El anciano seguía empecinado en no decir qué era lo que le pasaba, luego de que los agentes especializados le hicieron todas las preguntas y las pruebas requeridas para darse cuenta que no tenía rastros ni trazas de ningún elemento considerado peligroso o explosivo, por lo que lo dejaron ir, pero como arrancó para la plataforma de abordaje, lo detuvieron de nuevo y lo sentaron en el comedorcito de los empleados y lo obsequiaron con café en leche y sánduches, lo que se empeñó en repetir: Sánduches, sánduches…

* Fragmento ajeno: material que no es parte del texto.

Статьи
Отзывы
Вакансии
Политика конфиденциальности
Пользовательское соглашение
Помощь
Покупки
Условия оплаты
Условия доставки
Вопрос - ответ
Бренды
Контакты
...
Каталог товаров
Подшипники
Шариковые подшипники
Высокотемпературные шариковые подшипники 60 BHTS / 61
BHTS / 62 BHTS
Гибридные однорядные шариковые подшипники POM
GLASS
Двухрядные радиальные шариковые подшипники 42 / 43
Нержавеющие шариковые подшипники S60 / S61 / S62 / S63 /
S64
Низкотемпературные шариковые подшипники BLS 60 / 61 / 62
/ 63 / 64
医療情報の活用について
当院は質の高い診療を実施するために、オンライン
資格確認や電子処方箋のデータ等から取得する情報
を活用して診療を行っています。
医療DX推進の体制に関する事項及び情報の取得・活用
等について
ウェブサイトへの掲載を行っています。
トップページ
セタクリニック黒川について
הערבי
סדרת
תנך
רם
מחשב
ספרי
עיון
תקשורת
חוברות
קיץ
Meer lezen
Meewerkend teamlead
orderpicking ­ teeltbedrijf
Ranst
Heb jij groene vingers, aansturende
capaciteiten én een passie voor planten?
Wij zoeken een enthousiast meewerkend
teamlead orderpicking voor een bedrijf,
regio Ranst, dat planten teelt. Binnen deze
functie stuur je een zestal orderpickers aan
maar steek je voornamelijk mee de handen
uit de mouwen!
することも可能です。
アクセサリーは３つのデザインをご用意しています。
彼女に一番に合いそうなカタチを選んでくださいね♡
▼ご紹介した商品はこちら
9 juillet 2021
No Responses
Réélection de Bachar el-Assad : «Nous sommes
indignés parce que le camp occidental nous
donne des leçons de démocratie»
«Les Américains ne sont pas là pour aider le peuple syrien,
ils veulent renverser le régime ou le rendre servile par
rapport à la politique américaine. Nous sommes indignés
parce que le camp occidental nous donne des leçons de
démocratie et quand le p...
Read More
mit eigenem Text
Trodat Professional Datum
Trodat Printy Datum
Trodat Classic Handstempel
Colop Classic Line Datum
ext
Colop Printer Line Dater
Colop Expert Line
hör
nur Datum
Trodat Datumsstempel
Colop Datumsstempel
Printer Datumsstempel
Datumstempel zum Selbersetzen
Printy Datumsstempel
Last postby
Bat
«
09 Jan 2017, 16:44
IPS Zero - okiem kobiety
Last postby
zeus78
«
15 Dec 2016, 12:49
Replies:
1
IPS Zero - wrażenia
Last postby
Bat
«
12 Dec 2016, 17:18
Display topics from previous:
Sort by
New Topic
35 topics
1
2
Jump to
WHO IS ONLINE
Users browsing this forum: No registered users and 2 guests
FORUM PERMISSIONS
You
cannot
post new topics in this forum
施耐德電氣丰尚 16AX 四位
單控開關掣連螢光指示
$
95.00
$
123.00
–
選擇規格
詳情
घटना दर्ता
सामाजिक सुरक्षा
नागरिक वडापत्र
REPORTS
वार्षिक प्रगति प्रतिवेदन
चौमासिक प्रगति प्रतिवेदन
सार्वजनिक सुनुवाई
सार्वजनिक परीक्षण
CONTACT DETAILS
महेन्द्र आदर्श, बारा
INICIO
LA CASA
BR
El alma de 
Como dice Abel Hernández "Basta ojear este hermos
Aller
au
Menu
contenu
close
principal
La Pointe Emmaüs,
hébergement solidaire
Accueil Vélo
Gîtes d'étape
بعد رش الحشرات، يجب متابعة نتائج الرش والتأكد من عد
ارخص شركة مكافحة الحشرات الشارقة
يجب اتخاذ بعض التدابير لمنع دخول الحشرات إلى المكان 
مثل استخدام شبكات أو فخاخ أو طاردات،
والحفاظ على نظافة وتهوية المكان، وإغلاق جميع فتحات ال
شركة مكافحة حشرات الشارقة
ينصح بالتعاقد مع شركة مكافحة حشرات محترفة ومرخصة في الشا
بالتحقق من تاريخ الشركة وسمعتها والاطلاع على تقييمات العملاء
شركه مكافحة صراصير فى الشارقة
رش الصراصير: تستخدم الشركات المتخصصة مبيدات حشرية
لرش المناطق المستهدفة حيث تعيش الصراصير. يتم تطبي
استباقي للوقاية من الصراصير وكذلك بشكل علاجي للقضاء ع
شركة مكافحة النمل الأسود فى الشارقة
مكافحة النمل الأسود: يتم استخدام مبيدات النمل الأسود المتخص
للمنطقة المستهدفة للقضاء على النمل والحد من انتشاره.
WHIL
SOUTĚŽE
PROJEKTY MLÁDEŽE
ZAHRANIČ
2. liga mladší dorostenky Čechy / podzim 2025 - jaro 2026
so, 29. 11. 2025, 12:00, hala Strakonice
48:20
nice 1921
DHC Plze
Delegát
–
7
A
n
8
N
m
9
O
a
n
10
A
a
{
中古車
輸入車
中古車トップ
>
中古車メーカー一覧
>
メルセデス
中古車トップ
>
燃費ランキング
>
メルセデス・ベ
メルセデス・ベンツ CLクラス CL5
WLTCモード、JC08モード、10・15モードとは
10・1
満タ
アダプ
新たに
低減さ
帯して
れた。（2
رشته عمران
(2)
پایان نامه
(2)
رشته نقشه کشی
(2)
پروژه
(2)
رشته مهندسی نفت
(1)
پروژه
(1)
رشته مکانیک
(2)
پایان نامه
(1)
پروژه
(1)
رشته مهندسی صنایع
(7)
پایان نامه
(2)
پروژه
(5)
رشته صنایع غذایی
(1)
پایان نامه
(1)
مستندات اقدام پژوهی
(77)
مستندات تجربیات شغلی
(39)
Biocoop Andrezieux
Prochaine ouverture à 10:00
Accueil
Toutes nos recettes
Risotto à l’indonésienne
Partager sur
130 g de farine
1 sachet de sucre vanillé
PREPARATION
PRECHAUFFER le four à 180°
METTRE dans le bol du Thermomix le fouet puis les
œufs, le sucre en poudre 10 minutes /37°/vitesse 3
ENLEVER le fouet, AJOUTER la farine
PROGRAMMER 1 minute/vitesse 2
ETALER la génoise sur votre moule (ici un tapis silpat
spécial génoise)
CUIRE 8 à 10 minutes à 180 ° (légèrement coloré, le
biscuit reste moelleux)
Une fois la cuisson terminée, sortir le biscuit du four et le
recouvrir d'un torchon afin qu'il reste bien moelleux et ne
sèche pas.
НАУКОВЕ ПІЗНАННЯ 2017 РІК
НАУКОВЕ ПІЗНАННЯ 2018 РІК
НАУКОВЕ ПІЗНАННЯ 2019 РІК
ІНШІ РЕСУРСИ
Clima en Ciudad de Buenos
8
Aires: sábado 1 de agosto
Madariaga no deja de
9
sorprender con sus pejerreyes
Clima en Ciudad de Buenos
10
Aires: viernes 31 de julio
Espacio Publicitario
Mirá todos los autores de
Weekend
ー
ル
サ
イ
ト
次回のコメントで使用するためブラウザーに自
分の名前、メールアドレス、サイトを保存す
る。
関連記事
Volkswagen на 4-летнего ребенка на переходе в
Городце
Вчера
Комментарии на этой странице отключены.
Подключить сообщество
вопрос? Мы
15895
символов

La expectativa por la explosión controlada del artefacto, hizo olvidar al grupo de seguridad del sujeto del morral, que con morral incluido tenían encerrado en el coche del tren, por lo que los investigadores fueron a buscarlo y con sorpresa encontraron que el sujeto había desaparecido; solo estaba el morral tirado en un rincón, en medio una gran cantidad de sánduches regados por el piso.

Regresaron a la plataforma, donde el experto tirador preparaba su arma, mientras Bárbara seguía inquieta revoloteando alrededor de su guía, tirando y jalando su traílla hacia donde habían dejado el paquete que ahora estaba en el campo visual del fusil con mira telescópica del tirador de élite de la policía.

El primer disparo al parecer no dio en el blanco, porque solo se vio una pequeña columna de polvo levantarse, donde se creyó habría una gran explosión.

Mientras el tirador preparaba de nuevo su arma, un murmullo de incertidumbre se levantó en la plataforma, que enmudeció cuando Bárbara partió en veloz carrera hacia el paquete, que ahora parecía haber cobrado vida, porque se movía hacia un rastrojo, tras el cual al momento salió un perro callejero con la bolsa negra en la boca, a tal velocidad que Bárbara nunca lo pudo alcanzar.

Con la frustración de nunca haber sabido qué tipo de explosivo tenía el paquete, todo el destacamento regresó a los carros, y en el camino se encontraron al viejito que ahora preguntaba por su paquete de sánduches que le había comprado a un joven que los llevaba a diario en su morral para vender a los pasajeros del metro, y que él había olvidado en el último asiento junto a la cuarta puerta del quinto coche del tren que llegó a la estación Niquía las 6:45 a.m.

Fuente:

Ruiz Palacio, José María. Esos son puros cuentos. Fallidos Editores, Medellín, 2019.